[Stored data]
----
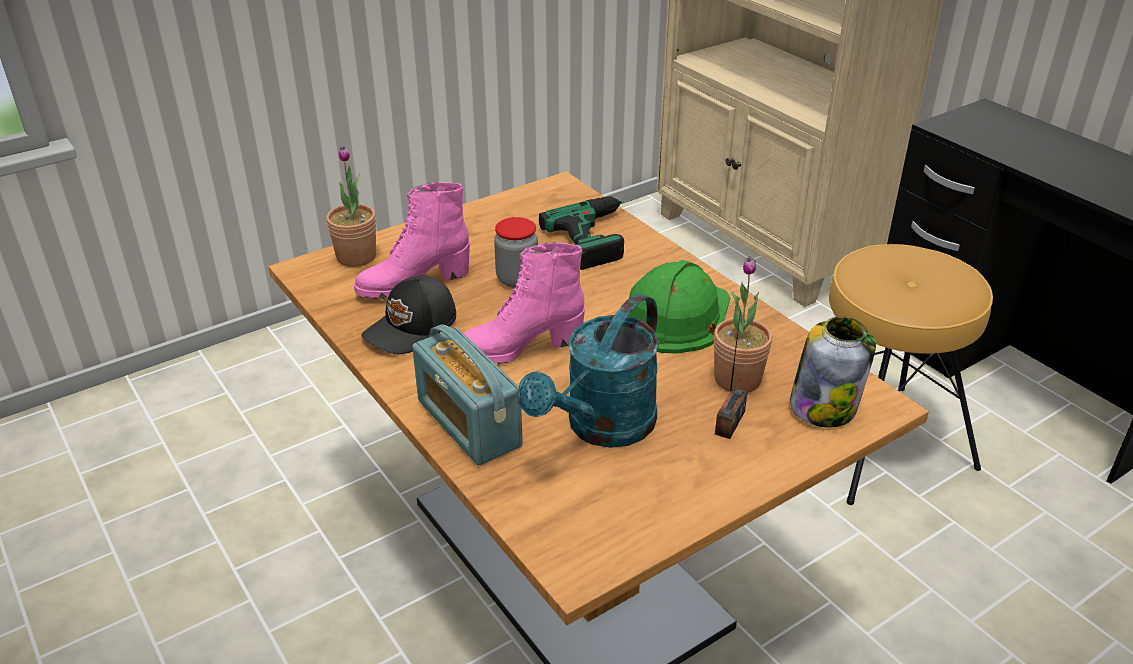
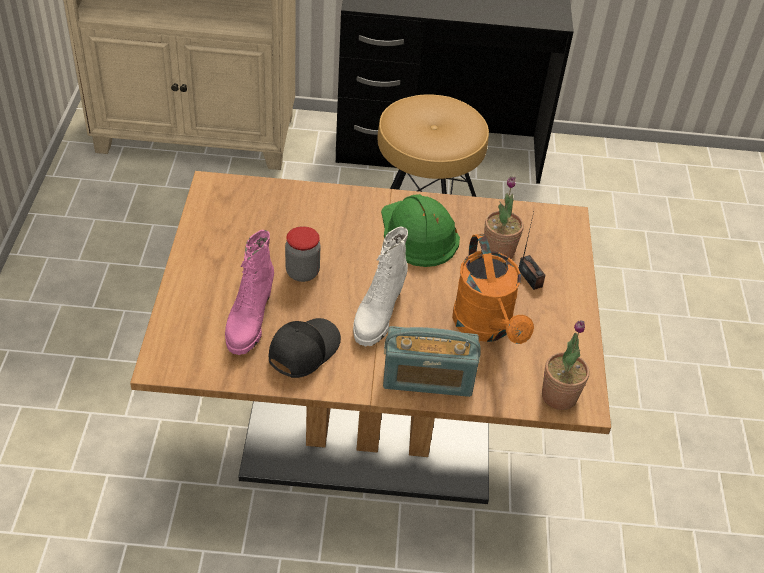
camera: 55 degrees left, 10 degrees up
potted plant [326,146,376,267] -> potted plant moved to [542,320,590,410]
black cap [361,276,456,354] -> black cap turned 135 degrees counterclockwise [269,318,341,378]
pink boot [464,242,585,365] -> white boot [353,226,408,346]
turquoise watering can [518,294,659,448] -> orange watering can [452,234,534,344]
power drill [539,196,637,270] -> none
jar [790,317,876,428] -> none

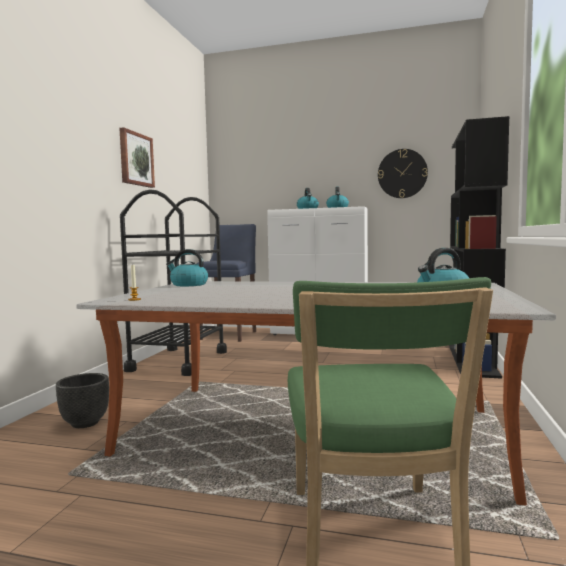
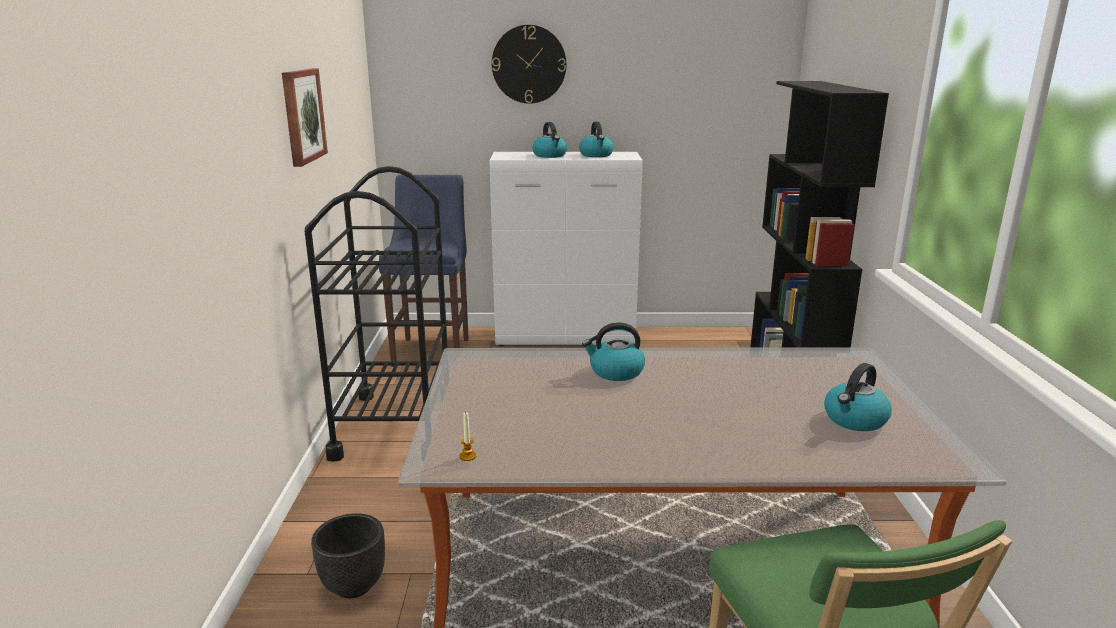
camera: 15 degrees left, 15 degrees up
kettle [166,249,208,286] -> kettle moved to [582,322,645,381]
wall clock [378,149,428,198] -> wall clock moved to [492,25,566,104]

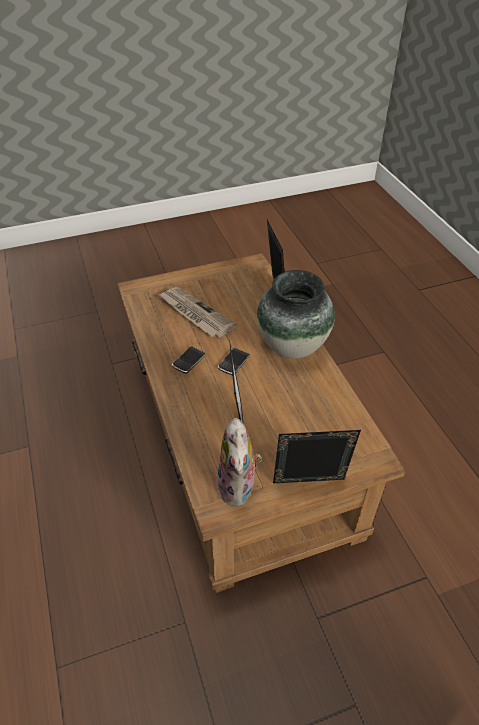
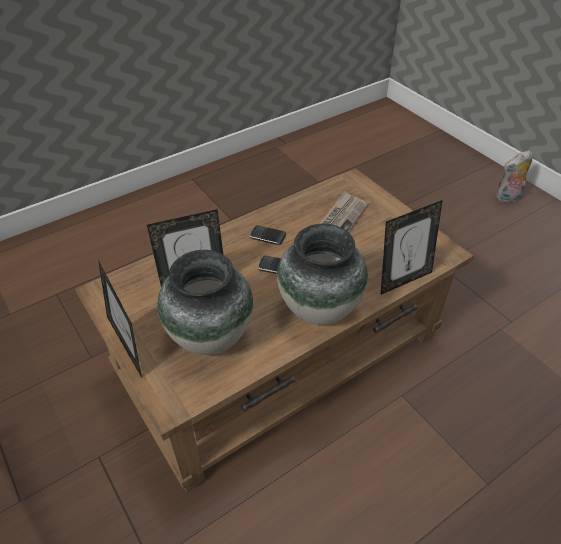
camera: 75 degrees right, 0 degrees up
plush toy [217,418,262,507] -> plush toy moved to [496,150,532,203]
none -> vase [158,250,253,355]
----
Task requirements => Reproduce each line, exactly as it appears, from the one that contains "plush toy [217,418,262,507]" through the last line of the records. Add no other lines.

Answer to this exercise =>
plush toy [217,418,262,507] -> plush toy moved to [496,150,532,203]
none -> vase [158,250,253,355]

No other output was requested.